Swap "value" for "figure" throughout the entries below and write them out again with nothing else altered, omitting the pictures.

(Recorded data)
--- START ---

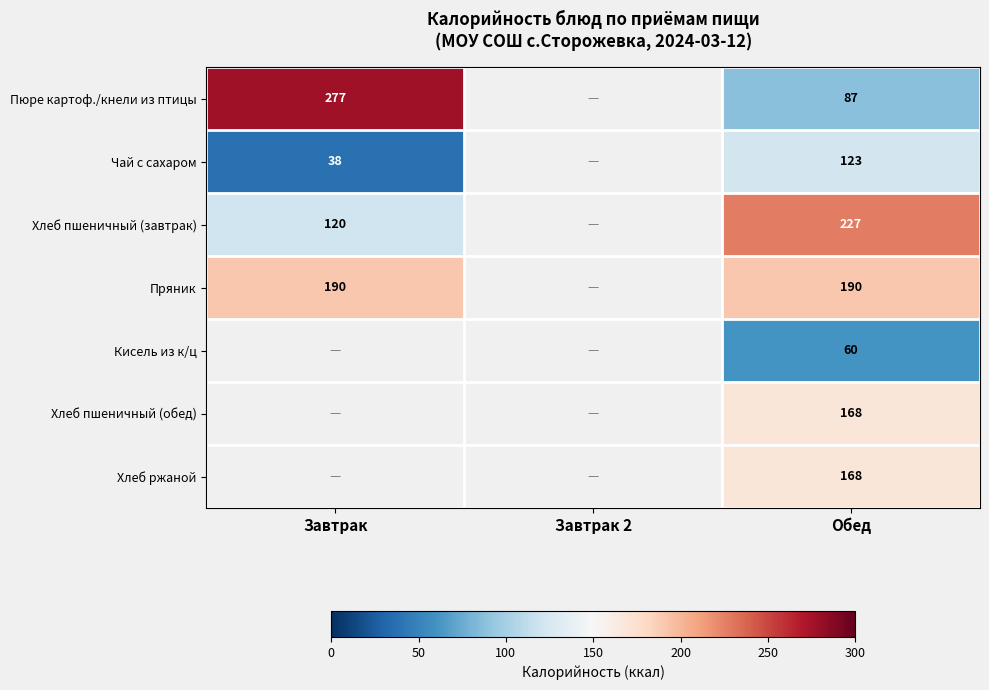

Which has a higher value, Завтрак 2 or Обед?

Обед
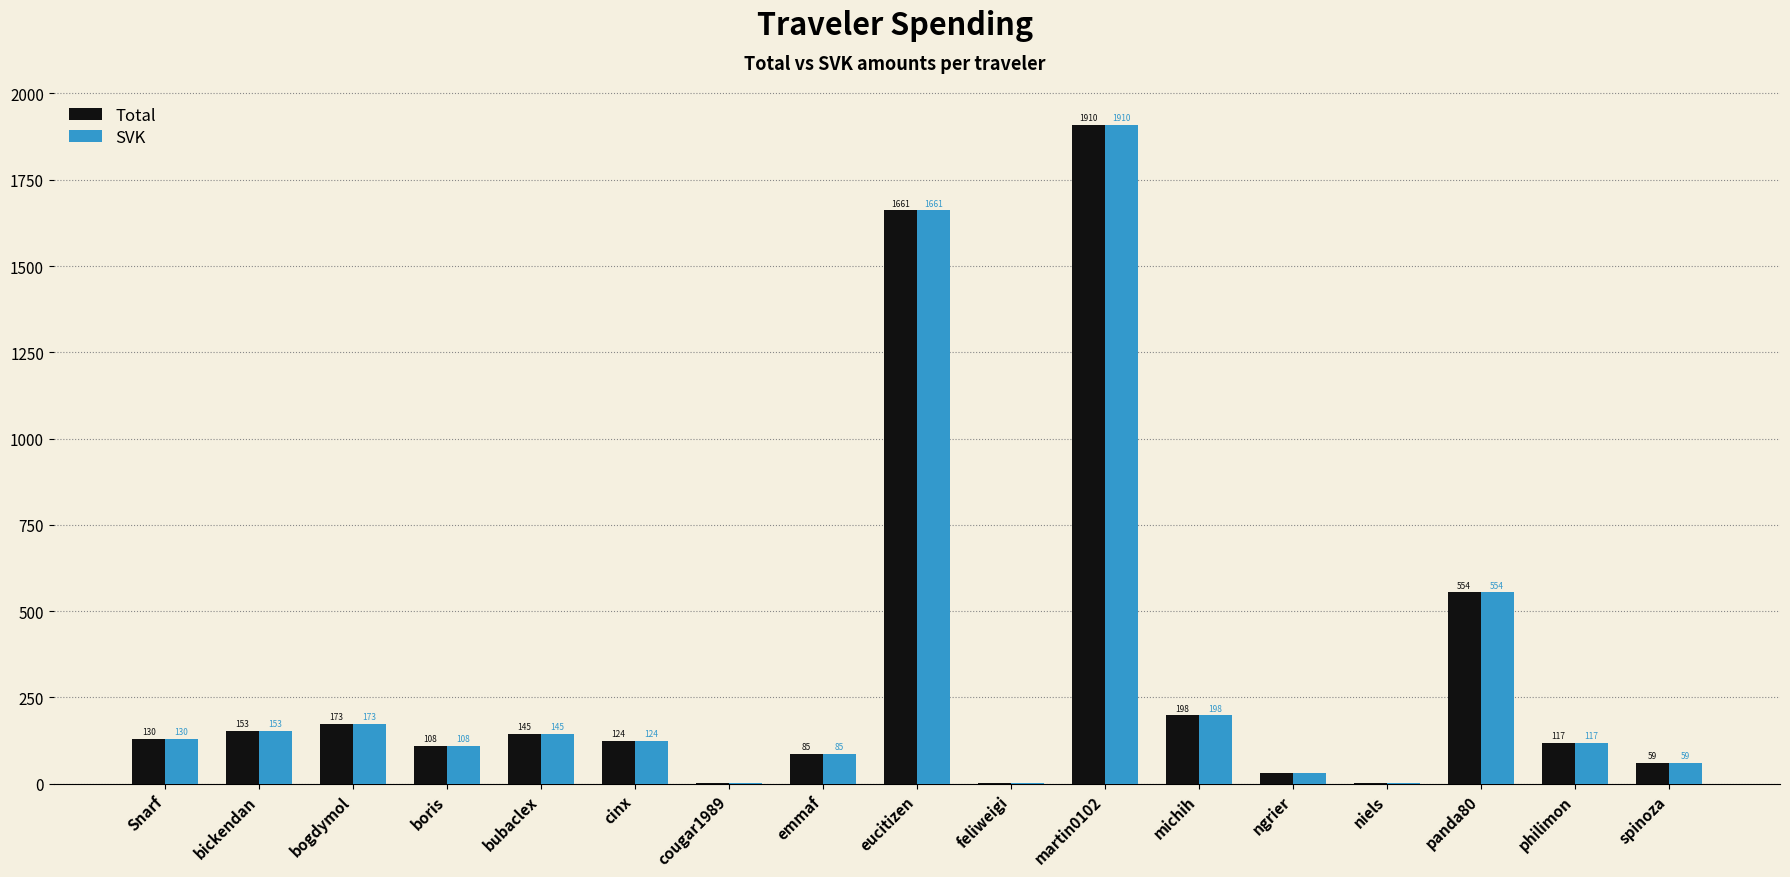

What is the maximum value for Total?

1909.7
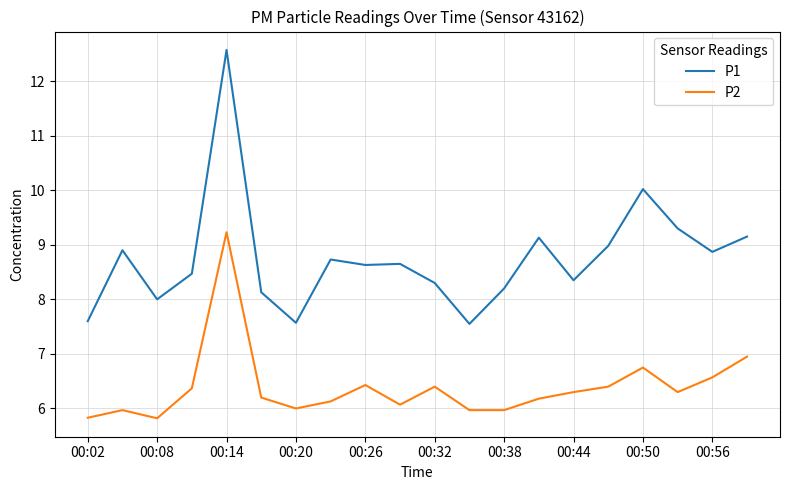

Does the chart have visible grid lines?

Yes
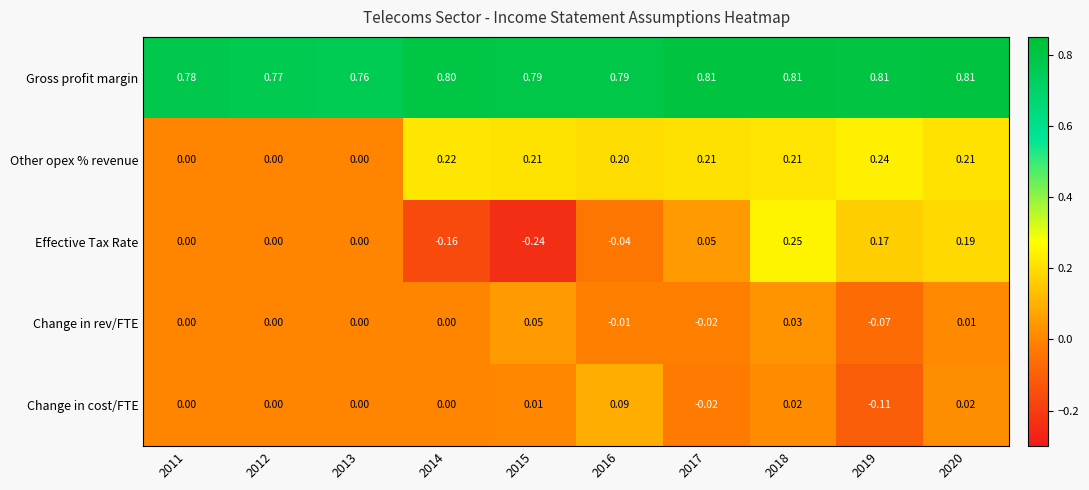

Between 2014 and 2018, which series saw the biggest shift?

Effective Tax Rate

--- END ---

EXERCISE OUTPUT ▸
Which has a higher figure, Завтрак 2 or Обед?

Обед

What is the maximum figure for Total?

1909.7

Does the chart have visible grid lines?

Yes

Between 2014 and 2018, which series saw the biggest shift?

Effective Tax Rate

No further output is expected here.